Após entrar em casa, caiu no sofá como se tivesse bebido. Qualquer pessoa que o encontrasse naquele momento poderia supor que se encontrava mais uma vez derrotado pela bebida. A ironia talvez fosse que dessa vez sua derrota fora pelo não beber, pelo não desejar. Não sabia, afinal, porque não se movia daquele lugar, mesmo sabendo que a cama seria o melhor lugar para suas costas, devido a algum tipo de fraqueza ou mesmo à ausência de fraqueza. Sabia apenas que não sabia se queria levantar ou não, se queria ficar ali ou não e, porque não?, se quaria viver ou não. Por isso não tinha bebido e nem tinha optado por não beber, ainda que se sentisse anestesiado assim mesmo.

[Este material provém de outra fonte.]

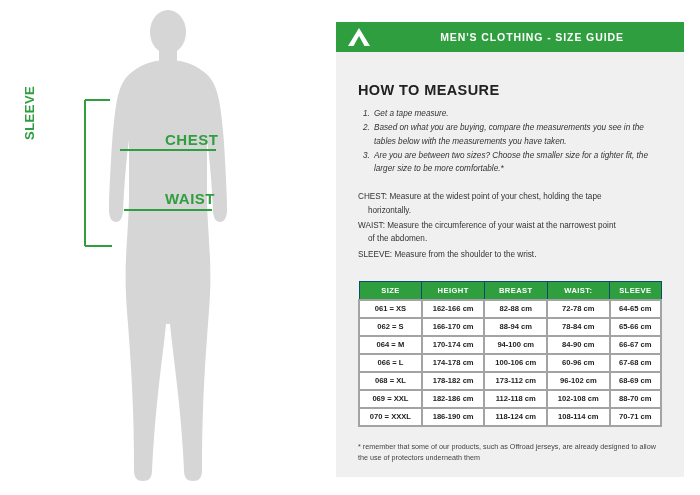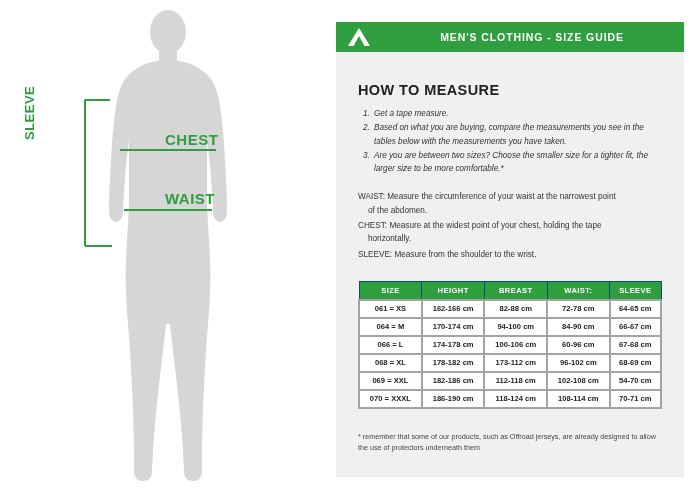--- a/index.html
+++ b/index.html
@@ -124,21 +124,21 @@
     color: #222222;
     font-weight: bold;
     padding: 3.5px 2px;
     border: 2px solid #a3a3a3;
     text-align: center;
     white-space: nowrap;
   }
   table#size-table tbody tr td:first-child { }
 
   #footnote {
-    margin-top: 22px;
+    margin-top: 14px;
     font-size: 7.2px;
     color: #444444;
     line-height: 1.6;
     padding: 0 22px;
   }
   #footnote p { margin: 0; }
 </style>
 </head>
 <body>
 
@@ -222,28 +222,28 @@
       <h2 id="how-to-measure">HOW TO MEASURE</h2>
 
       <ol class="steps">
         <li>Get a tape measure.</li>
         <li>Based on what you are buying, compare the measurements you see in the tables below with the measurements you have taken.</li>
         <li>Are you are between two sizes? Choose the smaller size for a tighter fit, the larger size to be more comfortable.*</li>
       </ol>
 
       <div class="defs">
         <p>
+          <span>CHEST:</span>
+          <span>Measure at the widest point of your chest, holding the tape</span>
+          <span class="ind">horizontally.</span>
+        </p>
+        <p>
           <span>WAIST:</span>
           <span>Measure the circumference of your waist at the narrowest point</span>
           <span class="ind">of the abdomen.</span>
-        </p>
-        <p>
-          <span>CHEST:</span>
-          <span>Measure at the widest point of your chest, holding the tape</span>
-          <span class="ind">horizontally.</span>
         </p>
         <p>
           <span>SLEEVE:</span>
           <span>Measure from the shoulder to the wrist.</span>
         </p>
       </div>
 
       <div id="size-table-wrap">
         <table id="size-table">
           <thead>
@@ -257,20 +257,27 @@
           </thead>
           <tbody>
             <tr>
               <td>061 = XS</td>
               <td>162-166 cm</td>
               <td>82-88 cm</td>
               <td>72-78 cm</td>
               <td>64-65 cm</td>
             </tr>
             <tr>
+              <td>062 = S</td>
+              <td>166-170 cm</td>
+              <td>88-94 cm</td>
+              <td>78-84 cm</td>
+              <td>65-66 cm</td>
+            </tr>
+            <tr>
               <td>064 = M</td>
               <td>170-174 cm</td>
               <td>94-100 cm</td>
               <td>84-90 cm</td>
               <td>66-67 cm</td>
             </tr>
             <tr>
               <td>066 = L</td>
               <td>174-178 cm</td>
               <td>100-106 cm</td>
@@ -282,21 +289,21 @@
               <td>178-182 cm</td>
               <td>173-112 cm</td>
               <td>96-102 cm</td>
               <td>68-69 cm</td>
             </tr>
             <tr>
               <td>069 = XXL</td>
               <td>182-186 cm</td>
               <td>112-118 cm</td>
               <td>102-108 cm</td>
-              <td>54-70 cm</td>
+              <td>88-70 cm</td>
             </tr>
             <tr>
               <td>070 = XXXL</td>
               <td>186-190 cm</td>
               <td>118-124 cm</td>
               <td>108-114 cm</td>
               <td>70-71 cm</td>
             </tr>
           </tbody>
         </table>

E daí pensou no mundo, e em todos os seus sonhos e em todas as promessas que imaginara que algum dia já lhe tivessem feito, mesmo que não tivessem. Pensou em como elas dariam errado se houvessem um dia dao certo e pensou também em como o passado teria se transformado num futuro diferente, se ele tivesse sabido que o futuro seria assim. Continuou pensando até pensar que estava sonhando com a possibilidade de sonhar novamente. E, fazendo isso se lembrou de que era feito o futuro antes, porém antes mesmo que pudesse pensar que não olharia ao redor para não desfazer sua ilusão se lembrou do porque não faria isso e mais uma vez quis apenas parar de pensar, quis voar e encontrar alguma criança com quem pudesse reaprender a construir o futuro.

E continuo pensando, e pensando e pensando até que suas costas se tornaram tão duras quanto ele desejava que todo o seu ser fosse. Mais uma vez, e sabia que não seria a última, resignou-se a tentar reconstruir a impossibilidade de se salvar o mundo, enquanto caminhava arrastando os pés em direção a mais uma noite.